Yesterday the High Court ruled that some insurers should have paid out for losses caused by lockdown, giving a lifeline to many hospitality businesses hit hard by the pandemic.
Judges ruled that the disease causes in some business interruption policies should have meant they were covered.
The court determined the outbreak of Covid-19 was the “occurrence” of a notifiable disease for the purposes of that cover where there were diagnosable cases in the relevant geographical area under the policy.
Further, cover was not limited to outbreaks within the geographical radius.
The court, however, took a more conservative view on the prevention of access/competent authority cover, which is commonly taken out by hospitality businesses. The court found cover in some wordings but, in general, losses claimed under this clause will require a detailed review of the policy wording against the judicial guidance to establish precisely where cover applies.
The test case that concluded yesterday was brought by the Financial Conduct Authority and had the potential to impact 370,000 businesses.
Since lockdown, a hospitality-specific crowdfund campaign was launched to challenge insurers over the non-payment of business interruption policies and gained substantial support from the industry.
When restaurants, pubs and hotels were forced to close in March, many had looked to insurers to cover losses.
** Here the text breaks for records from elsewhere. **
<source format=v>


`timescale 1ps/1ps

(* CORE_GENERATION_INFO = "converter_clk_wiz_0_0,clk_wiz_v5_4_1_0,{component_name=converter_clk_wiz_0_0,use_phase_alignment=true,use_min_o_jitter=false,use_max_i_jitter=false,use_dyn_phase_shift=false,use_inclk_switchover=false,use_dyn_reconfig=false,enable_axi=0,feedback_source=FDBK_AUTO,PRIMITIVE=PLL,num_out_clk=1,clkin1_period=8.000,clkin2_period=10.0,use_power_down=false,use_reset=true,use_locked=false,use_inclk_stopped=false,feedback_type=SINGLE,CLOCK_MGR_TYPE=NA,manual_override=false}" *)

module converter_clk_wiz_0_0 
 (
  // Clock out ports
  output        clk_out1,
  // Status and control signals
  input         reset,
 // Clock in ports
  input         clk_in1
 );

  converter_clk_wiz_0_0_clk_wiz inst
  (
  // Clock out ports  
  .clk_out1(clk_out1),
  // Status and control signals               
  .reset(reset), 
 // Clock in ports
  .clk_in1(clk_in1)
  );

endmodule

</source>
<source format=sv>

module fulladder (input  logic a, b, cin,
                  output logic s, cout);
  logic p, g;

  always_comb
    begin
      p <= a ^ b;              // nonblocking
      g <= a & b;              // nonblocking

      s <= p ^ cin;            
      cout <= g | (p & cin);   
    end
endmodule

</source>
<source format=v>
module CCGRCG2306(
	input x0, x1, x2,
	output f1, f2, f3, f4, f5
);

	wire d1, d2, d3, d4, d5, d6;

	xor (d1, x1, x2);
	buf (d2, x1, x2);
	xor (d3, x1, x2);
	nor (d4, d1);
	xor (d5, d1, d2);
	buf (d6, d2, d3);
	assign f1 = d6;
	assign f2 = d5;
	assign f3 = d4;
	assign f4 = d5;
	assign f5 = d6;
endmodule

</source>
However many disputed the claims, arguing policies were not designed to cover such circumstances.
Insurers can however appeal against the decision and policyholders will hear from their insurer within seven days.
Commenting on the decision, Rob Atkinson, in-house lawyer with Black and White Hospitality which operates the Marco Pierre White group of franchised restaurants, and spearheaded the Crowdfund campaign, said: “Early impressions are that this is a really strong judgment for the hospitality sector. When we started our crowdfund campaign, it was about the hospitality industry coming together in a show of strength and refusing to accept the unacceptable.
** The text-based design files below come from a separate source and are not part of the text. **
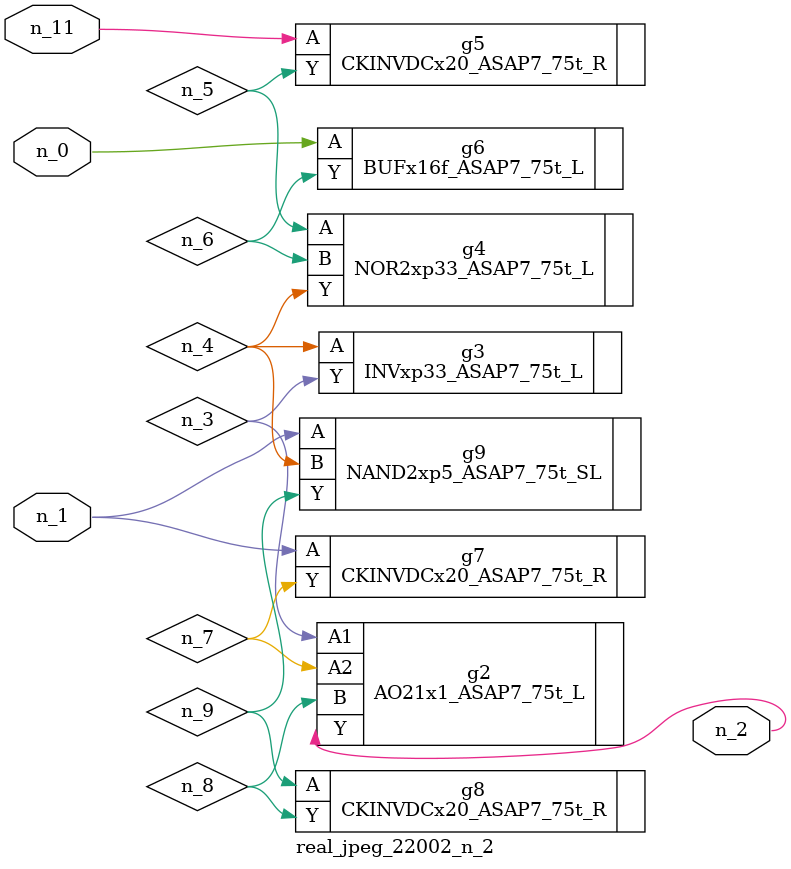
<source format=v>
module real_jpeg_22002_n_2 (n_1, n_11, n_0, n_2);

input n_1;
input n_11;
input n_0;

output n_2;

wire n_5;
wire n_4;
wire n_8;
wire n_6;
wire n_7;
wire n_3;
wire n_9;

BUFx16f_ASAP7_75t_L g6 ( 
.A(n_0),
.Y(n_6)
);

CKINVDCx20_ASAP7_75t_R g7 ( 
.A(n_1),
.Y(n_7)
);

NAND2xp5_ASAP7_75t_SL g9 ( 
.A(n_1),
.B(n_4),
.Y(n_9)
);

AO21x1_ASAP7_75t_L g2 ( 
.A1(n_3),
.A2(n_7),
.B(n_8),
.Y(n_2)
);

INVxp33_ASAP7_75t_L g3 ( 
.A(n_4),
.Y(n_3)
);

NOR2xp33_ASAP7_75t_L g4 ( 
.A(n_5),
.B(n_6),
.Y(n_4)
);

CKINVDCx20_ASAP7_75t_R g8 ( 
.A(n_9),
.Y(n_8)
);

CKINVDCx20_ASAP7_75t_R g5 ( 
.A(n_11),
.Y(n_5)
);


endmodule
</source>
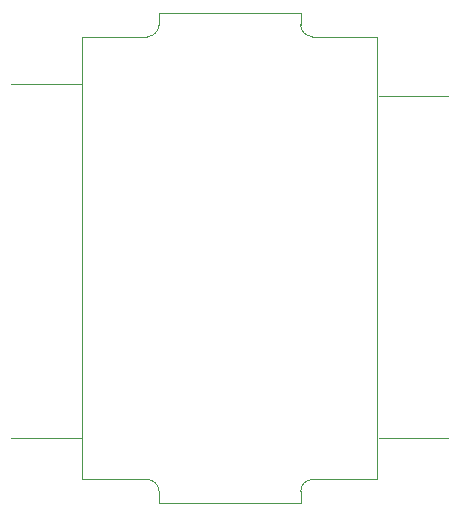
<source format=gbr>
%TF.GenerationSoftware,KiCad,Pcbnew,7.0.1-3b83917a11~172~ubuntu22.04.1*%
%TF.CreationDate,2023-07-05T11:02:11+02:00*%
%TF.ProjectId,phyphox-newton,70687970-686f-4782-9d6e-6577746f6e2e,rev?*%
%TF.SameCoordinates,Original*%
%TF.FileFunction,Profile,NP*%
%FSLAX46Y46*%
G04 Gerber Fmt 4.6, Leading zero omitted, Abs format (unit mm)*
G04 Created by KiCad (PCBNEW 7.0.1-3b83917a11~172~ubuntu22.04.1) date 2023-07-05 11:02:11*
%MOMM*%
%LPD*%
G01*
G04 APERTURE LIST*
%TA.AperFunction,Profile*%
%ADD10C,0.100000*%
%TD*%
%TA.AperFunction,Profile*%
%ADD11C,0.055880*%
%TD*%
G04 APERTURE END LIST*
D10*
X106500000Y-100500000D02*
X106500000Y-101500000D01*
X118500000Y-101500000D02*
G75*
G03*
X119500000Y-102500000I1000000J0D01*
G01*
X100000000Y-102500000D02*
X100000000Y-140000000D01*
X105500000Y-140000000D02*
X100000000Y-140000000D01*
X119500000Y-140000000D02*
G75*
G03*
X118500000Y-141000000I0J-1000000D01*
G01*
X106500000Y-142000000D02*
X106500000Y-141000000D01*
D11*
X94000000Y-136500000D02*
X99900000Y-136500000D01*
D10*
X118500000Y-101500000D02*
X118500000Y-100500000D01*
D11*
X131000000Y-136500000D02*
X125100000Y-136500000D01*
D10*
X118500000Y-141000000D02*
X118500000Y-142000000D01*
X105500000Y-102500000D02*
G75*
G03*
X106500000Y-101500000I0J1000000D01*
G01*
X125000000Y-102500000D02*
X119500000Y-102500000D01*
X125000000Y-140000000D02*
X119500000Y-140000000D01*
D11*
X94000000Y-106500000D02*
X99900000Y-106500000D01*
D10*
X105500000Y-102500000D02*
X100000000Y-102500000D01*
X125000000Y-140000000D02*
X125000000Y-102500000D01*
X106500000Y-100500000D02*
X118500000Y-100500000D01*
X106500000Y-142000000D02*
X118500000Y-142000000D01*
D11*
X131000000Y-107500000D02*
X125100000Y-107500000D01*
D10*
X106500000Y-141000000D02*
G75*
G03*
X105500000Y-140000000I-1000000J0D01*
G01*
M02*

</source>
“It’s just a shame it took group action, an FCA intervention and a test case to get to this point. Let’s hope insurers now do the honourable thing and pay out to businesses that desperately need their support.”
Jane Longhurst, chief executive of the Meetings Industry Association added: “We know from our recent industry survey that 92% of respondents stated that their financial losses to date have not been covered by their insurance policy, so this test case is promising news for the many who have suffered immeasurable losses due to the ramifications of the pandemic.
“In light of today’s landmark ruling that examined 21 policy wordings used by 16 insurers, we are advising the sector to revisit their existing, as well as any previously outstanding policies, where the policyholder may deem themselves eligible to make a claim under pandemic or notifiable disease clauses.
“As highlighted by Christopher Woolard, interim chief executive of the Financial Conduct Authority (FCA), insurers must now reflect on previous clarity provided irrespective of any possible appeals, while also communicating the next steps on how they can progress claims.
“While the FCA is expecting this activity to be conducted in a rapid manner, we are advising the sector to directly contact their insurer as soon as possible to seek further explanation and investigation into any potential claims.”